▶ [TASK MATERIAL]

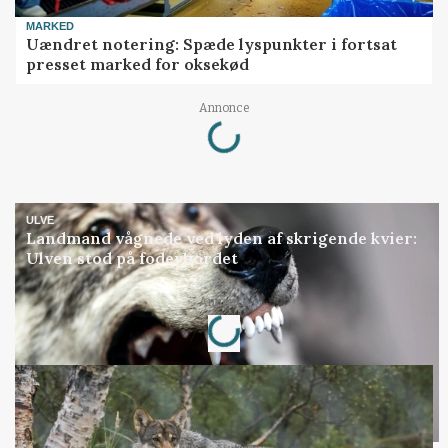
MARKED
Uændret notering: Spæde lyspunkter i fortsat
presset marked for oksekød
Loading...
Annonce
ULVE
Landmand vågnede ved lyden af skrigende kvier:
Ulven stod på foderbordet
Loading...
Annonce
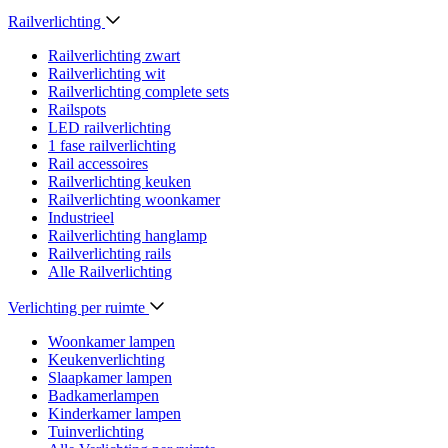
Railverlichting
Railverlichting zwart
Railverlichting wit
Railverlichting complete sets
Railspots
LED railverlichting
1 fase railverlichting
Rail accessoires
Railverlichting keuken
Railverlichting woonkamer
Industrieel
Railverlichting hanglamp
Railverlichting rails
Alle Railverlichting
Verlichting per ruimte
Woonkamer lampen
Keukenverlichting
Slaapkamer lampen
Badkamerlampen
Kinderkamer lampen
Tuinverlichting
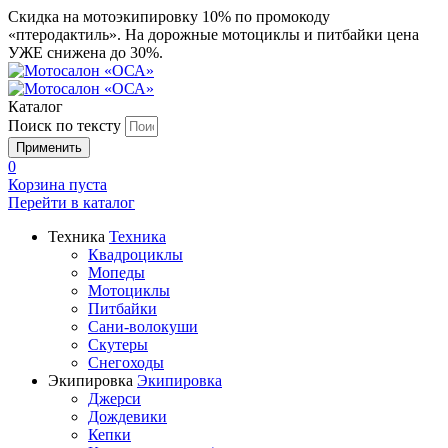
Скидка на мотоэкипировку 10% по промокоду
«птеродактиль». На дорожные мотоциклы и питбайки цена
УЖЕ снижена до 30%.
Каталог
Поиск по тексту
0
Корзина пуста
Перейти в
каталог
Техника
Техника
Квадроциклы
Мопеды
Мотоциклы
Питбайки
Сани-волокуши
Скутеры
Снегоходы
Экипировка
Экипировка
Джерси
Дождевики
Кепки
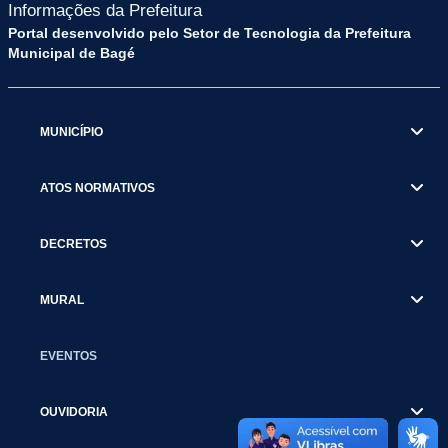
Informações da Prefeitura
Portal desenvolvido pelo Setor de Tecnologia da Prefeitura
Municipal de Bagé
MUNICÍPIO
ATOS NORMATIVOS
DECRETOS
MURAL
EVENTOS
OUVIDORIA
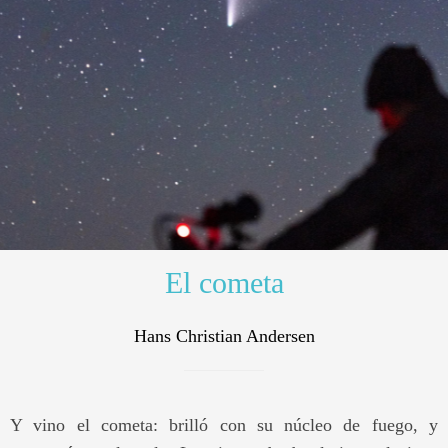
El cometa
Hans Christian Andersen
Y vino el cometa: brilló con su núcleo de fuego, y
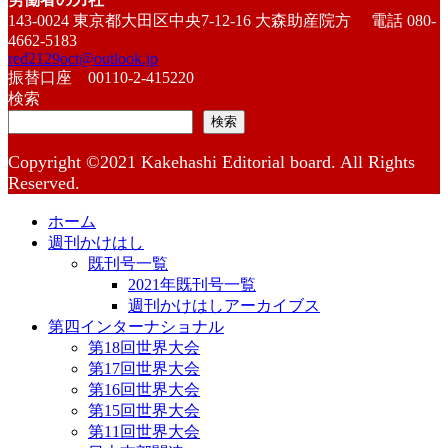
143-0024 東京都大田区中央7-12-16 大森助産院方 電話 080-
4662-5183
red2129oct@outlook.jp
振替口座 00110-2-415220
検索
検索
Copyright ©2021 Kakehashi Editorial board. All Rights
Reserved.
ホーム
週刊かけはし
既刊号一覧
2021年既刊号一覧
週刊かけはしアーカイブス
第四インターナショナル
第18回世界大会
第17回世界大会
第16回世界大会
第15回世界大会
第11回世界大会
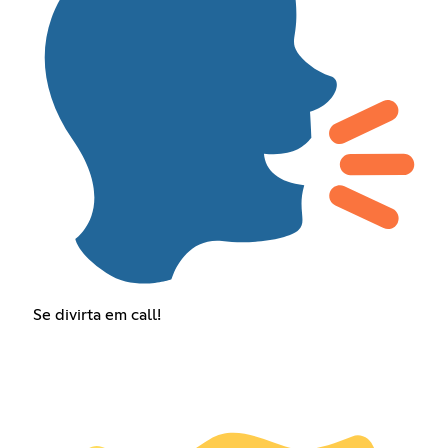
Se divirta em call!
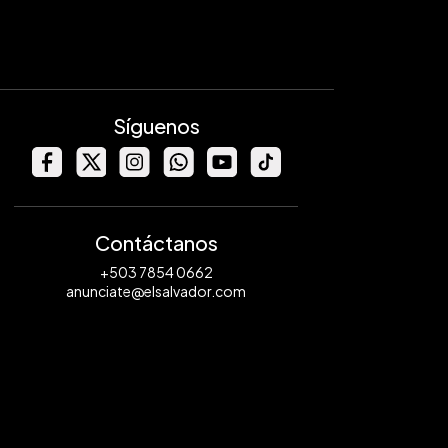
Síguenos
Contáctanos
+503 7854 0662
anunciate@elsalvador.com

▶ [YOUR ASSIGNMENT] Filter the entries above and copy only the lines that hold "cometa".

▶ [COMPLETED TASK]
El cometa
Y vino el cometa: brilló con su núcleo de fuego, y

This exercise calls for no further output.